NantCell is a privately held immunotherapy company, whose goal is to employ a broad portfolio of biological molecules that will enable it to develop a cancer vaccine to combat multiple tumor types without the use of high-dose chemotherapy. NantCell has one of the most comprehensive late stage clinical pipelines of an integrated platform of immunotherapy technologies addressing both the innate (activated macrophage and natural killer cell) and the adaptive immune system (dendritic, CD4 and CD8 killer T cells). Currently the company is actively enrolling patients for registration trials in 15 indications.
On December 19, 2018, Celgene completed a crossover funding round of $30 million in NantCell at a $4 billion valuation, bringing its overall investment in the company to $105 million with a 2.8% ownership in the company. This follows the May 2015 Celgene initial investment of $75 million in NantCell.

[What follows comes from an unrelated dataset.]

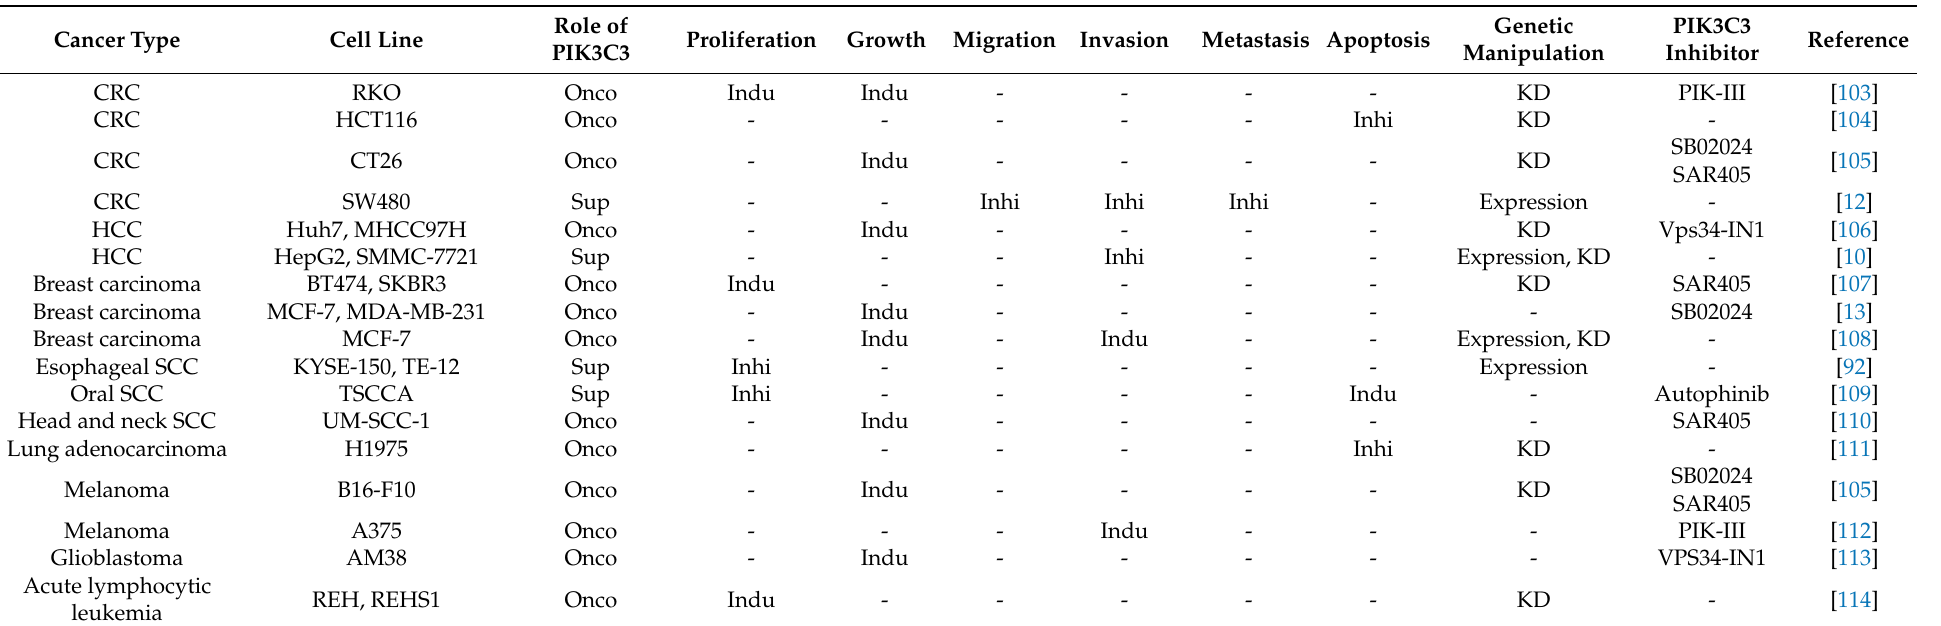
Table 1. The biological function of PIK3C3 in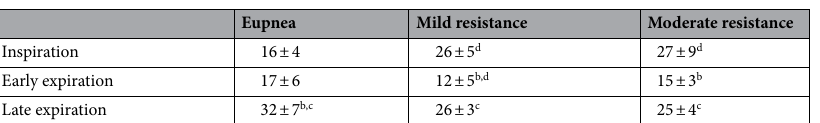
Table 2. Number of cardiac cycles in each respiratory phase across loading interventions. Data represent the number of cardiac cycles that occurred during each respiratory phase with eupneic breathing and mild and moderate resistance loads. Data are presented as mean ± SD. Two-way within-subjects ANOVA revealed a significant interaction with a main effect of respiratory phase. b Different from inspiration within a respiratory load. c Different from early expiration within a respiratory load. d Different from eupnea within a respiratory phase; p < 0.05 for all, n =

“We have partnered with Dr. Soon-Shiong and his mission to change the course of cancer from the very beginning,” said Mark Alles, Chairman and CEO of Celgene. “From his invention of Abraxane, to acquiring his company in 2010, to launching this protein nanoparticle drug as the backbone of immunotherapy to its current blockbuster status, and now to supporting his vision at NantCell of developing a chemo free cancer vaccine utilizing the body’s own immune system. Celgene invested in NantCell since its inception in 2015 and we are excited to extend this partnership today with the significant clinical progress he has made in developing cytokines and bispecific proteins in the ongoing quest to conquer this disease,” said Alles. Celgene announced on January 3, 2018 that it would be acquired by Bristol-Myers Squibb for $74 billion.

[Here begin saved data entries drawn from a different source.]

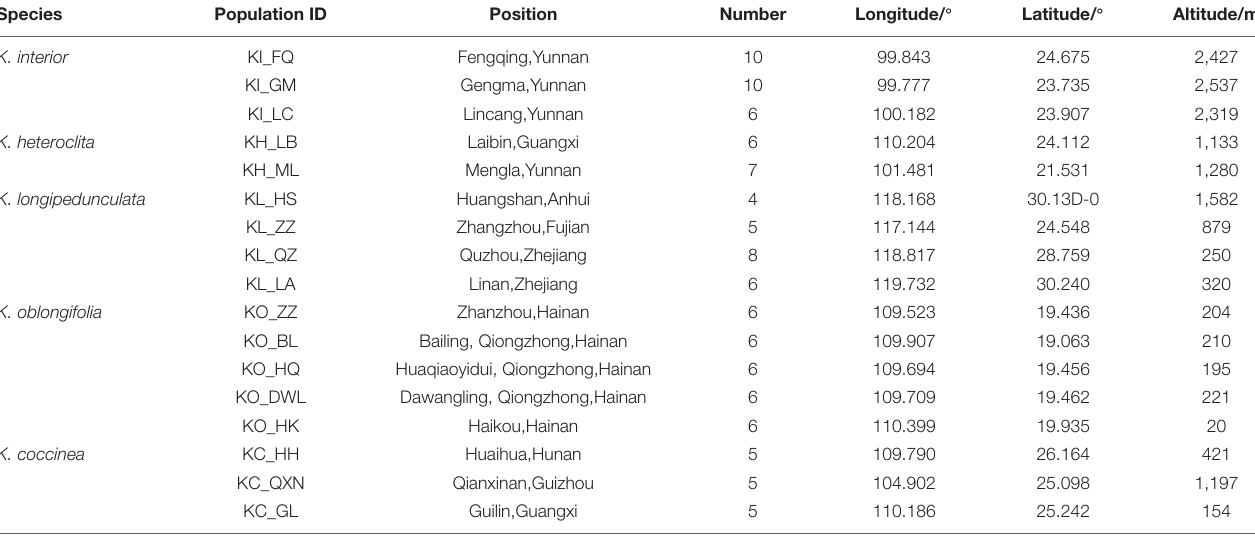
TABLE 1 | Sequencing sample information summary. Species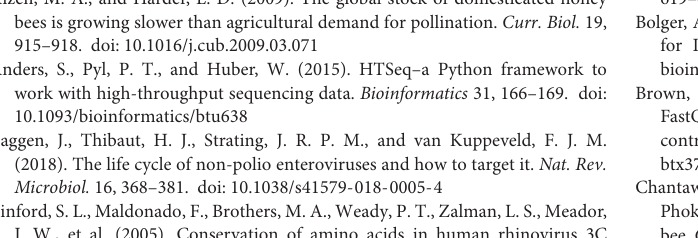
Supplementary Figure 4 | Immunoprecipitation of native and denatured VP1 by anti-VP1 (524-750) antibody. Native and heat-denatured lysates prepared with DWV-infected pupa were immunoprecipitated by anti-VP1 (524-750) antibody. The eluted immunoprecipitates with different volume (5, 10, 15, and 20 µ L) were analyzed by western blot using the same antibody. White and black arrow heads represent IgG heavy chain and VP1, respectively. VP1 is only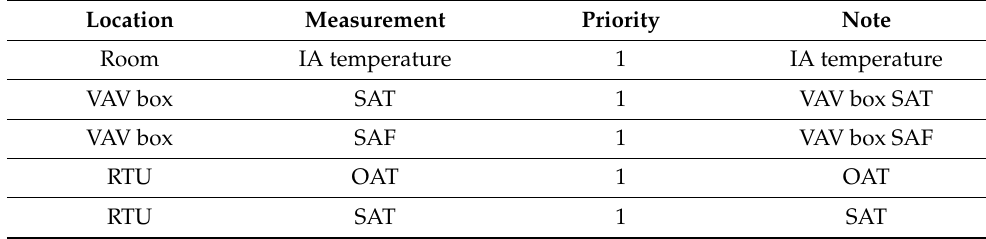
Table 2. Selected sensor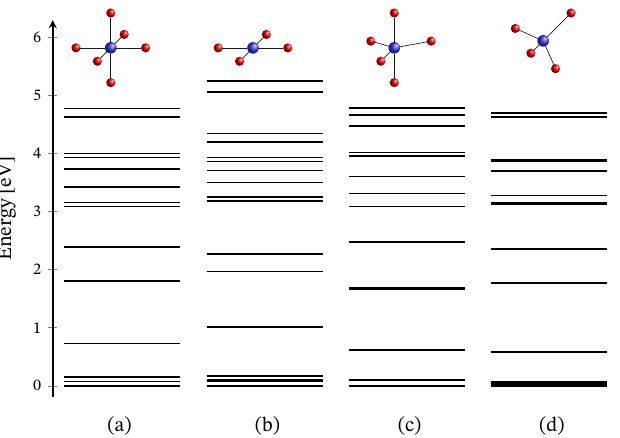
Figure 1. Zero-field energy spectra of four Ni 2 + coordination complexes. Subfigures ( a – d ) represent the cases of octahedral, square planar, trigonal bipyramidal and tetrahedral geometry, respectively. The values of all parameters are given at the end of Section 2.1. At the given energy scale, each line represents a set of sublevels. The bolder a line, the larger the number of sublevels; see the numerical representation of these spectra in the Supplementary materials, Section S6.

“To our knowledge,” said Soon-Shiong, “there is no other biotech or large pharma company with NantCell’s broad pipeline of bispecific and trispecific fusion cytokine proteins, peptides, mRNA, monoclonal antibodies, neoepitope and tumor associated vaccine delivery and cell therapy products, all in clinical phase of development, across multiple indications, for the treatment of cancer and infectious disease. We are very pleased with Celgene’s continued investment in the company and our shared vision of developing a chemotherapy free cancer vaccine.”

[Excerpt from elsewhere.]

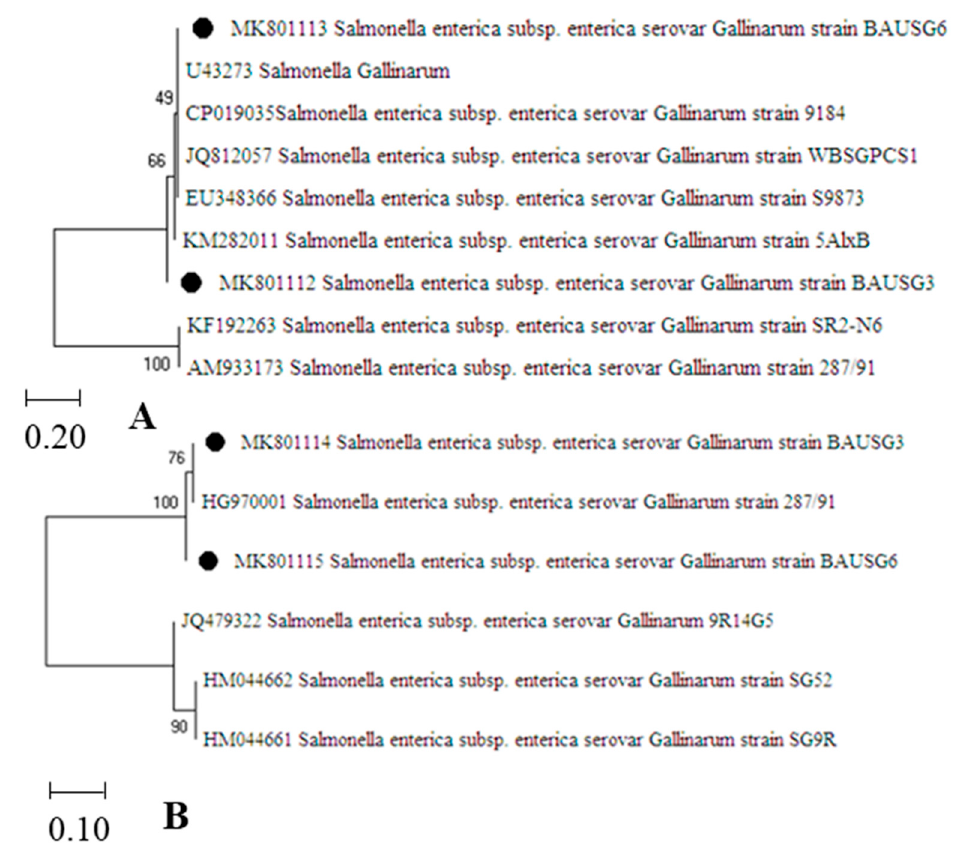
Figure 3. Phylogenetic analysis of ( A ) invasive gene ( inv A) and ( B ) plasmid virulence gene ( spv C) of Salmonella Gallinarum strains (BAUSG3 and BAUSG6). The phylogenetic tree was constructed using the Neighbour-Joining (NJ) method with comparative alignment of 266 nucleotides of invA ; and 572 nucleotides of spvC . BAUSG3 and BAUSG6 are marked as black circles in the phylogenetic tree, comparing their affinity to selected sequences of the target genes downloaded from the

“With the clinical advances of the technology platforms across multiple tumor types at NantCell, the company is now poised to integrate the technologies developed at the two early stage immunotherapy public companies, NantHealth and NantKwest,” said Dr. Soon-Shiong, founder of all three companies. “The adenovirus and yeast vector delivery systems in NantCell compliments the tumor associated antigen and neoepitope discovery engine (GPS CancerTM) developed by NantHealth, enabling the subcutaneous delivery of the neoepitopes to enable the recruitment of T cells that target only expressed cancer mutations. The bispecific fusion cytokine proteins of NantCell stimulates the patient’s autologous primary NK and T cells, thereby supplementing the off-the-shelf, cryopreserved haNK cells developed by NantKwest. Collectively the immunotherapy platforms in NantCell, NantHealth and NantKwest serve as a comprehensive path to the development of a cancer vaccine,” said Soon-Shiong.